You can find some "public" terms of service and other boilerplate stuff for
your web site by digging a little bit. Just don't copy verbatim without
understanding what you are doing.

------
munishdayal
I agree with grellas that while Digg or Reddit (really their legal counsel)
could technically claim a copyright in the legal written work that you are
adapting for your own use, realistically suing you for copyright infringement
on their terms of use and privacy policies wouldn't be worth their time, and
you could potentially assert a successful defense of fair use. I don't know
the specifics of your business so I can't give you specifically tailored
indemnity, privacy and use of information clauses for free (yet!) but that
type of work is not hard for a lawyer, really shouldn't cost you very much and
shouldn't take long (a couple hours). The much bigger issue in my opinion (and
why copying Digg, etc long term isn't a good idea) is whether adapting their
policies will adequately protect your rights and liabilities and those of your
business well, especially those idiosyncratic to your business. If you just
need boilerplate for the time being you can avoid this whole issue by using
privacy policy and terms of use generators; I found a few here:

[http://www.bennadel.com/coldfusion/privacy-policy-
generator....](http://www.bennadel.com/coldfusion/privacy-policy-
generator.htm)

<http://terms-of-service-generator.legalriver.com/>

------
matthewmarkus
This is an interesting question. It looks like one could claim a copyright in
contracts in theory, but there are several practical problems to making a
contract copyrightable. Personally, I always thought that copyrighting
contracts might make them unenforceable since copyrights could limit a public
court's ability to interpret and publish rulings on protected contracts.
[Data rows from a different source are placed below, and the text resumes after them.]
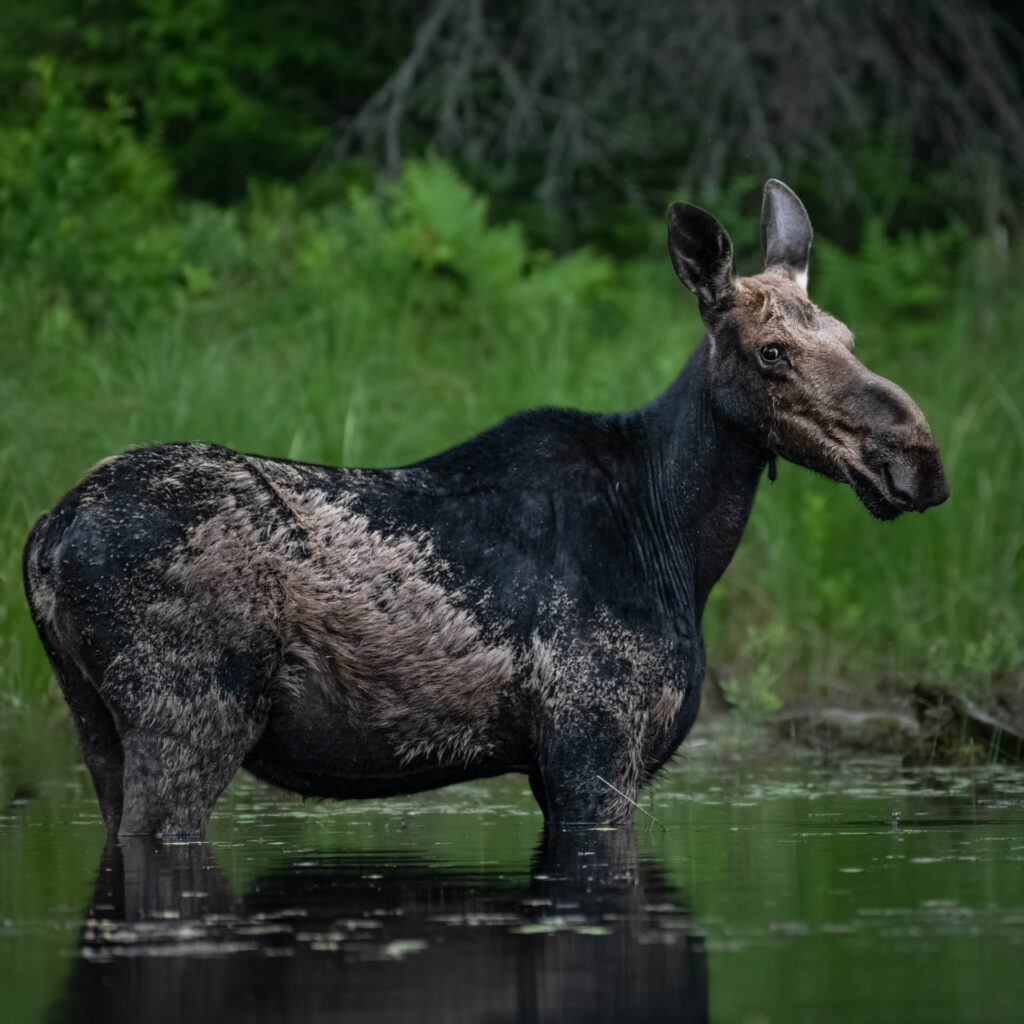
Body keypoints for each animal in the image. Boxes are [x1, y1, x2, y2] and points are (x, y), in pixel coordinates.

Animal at [25, 180, 950, 835]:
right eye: (771, 353)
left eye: (850, 338)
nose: (920, 460)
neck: (679, 540)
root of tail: (46, 538)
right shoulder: (593, 748)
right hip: (189, 715)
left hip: (92, 719)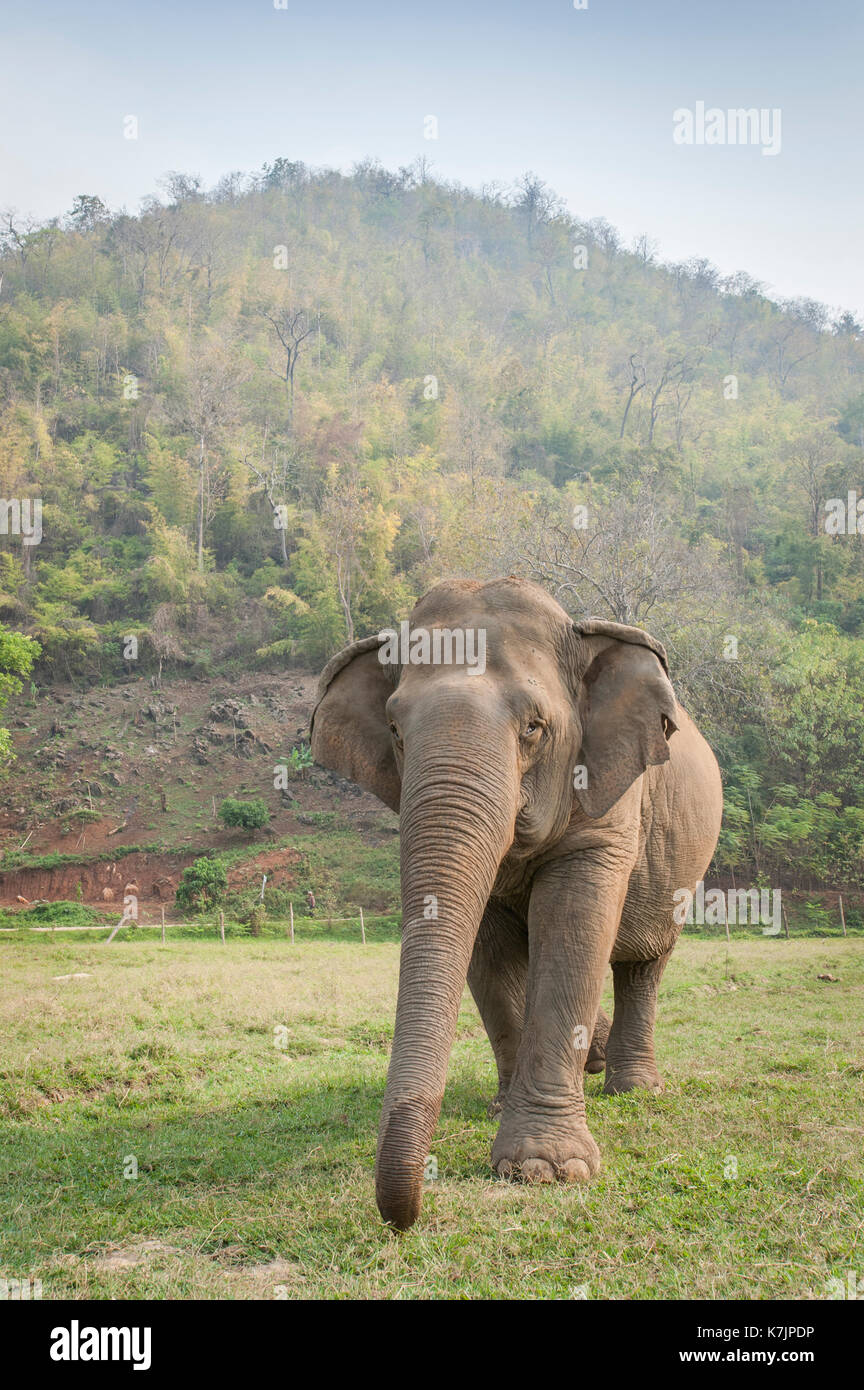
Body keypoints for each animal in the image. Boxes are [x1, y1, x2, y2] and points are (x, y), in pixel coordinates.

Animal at [311, 575, 722, 1228]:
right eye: (396, 732)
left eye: (533, 727)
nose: (404, 1219)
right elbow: (490, 946)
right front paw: (507, 1113)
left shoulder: (607, 800)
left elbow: (574, 924)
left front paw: (545, 1170)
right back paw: (592, 1062)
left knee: (644, 962)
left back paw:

Here are the best resources that I found on this matter:

Re: copyright notice on contract
<http://www3.wcl.american.edu/cni/9908/23029.html>

Copyright and the Contract Drafter
[http://www.adamsdrafting.com/downloads/Copyright-
NYLJ-8.23.0...](http://www.adamsdrafting.com/downloads/Copyright-
NYLJ-8.23.06.pdf)

------
bmr
As mentioned, legal language is (supposed to be) clear and concise. You'd have
a strong argument that the merger doctrine should apply.

The merger doctrine holds that when there is only one way to say something (or
a limited number of ways), then it cannot be copyrighted. One common example
from the case law is game instructions.

Just as there's really only one way to say "The player who rolls the highest
amount goes first", there's really only one way to say "Florida law governs
any dispute".

Certainly run it by a lawyer willing to make the advice official. Good luck.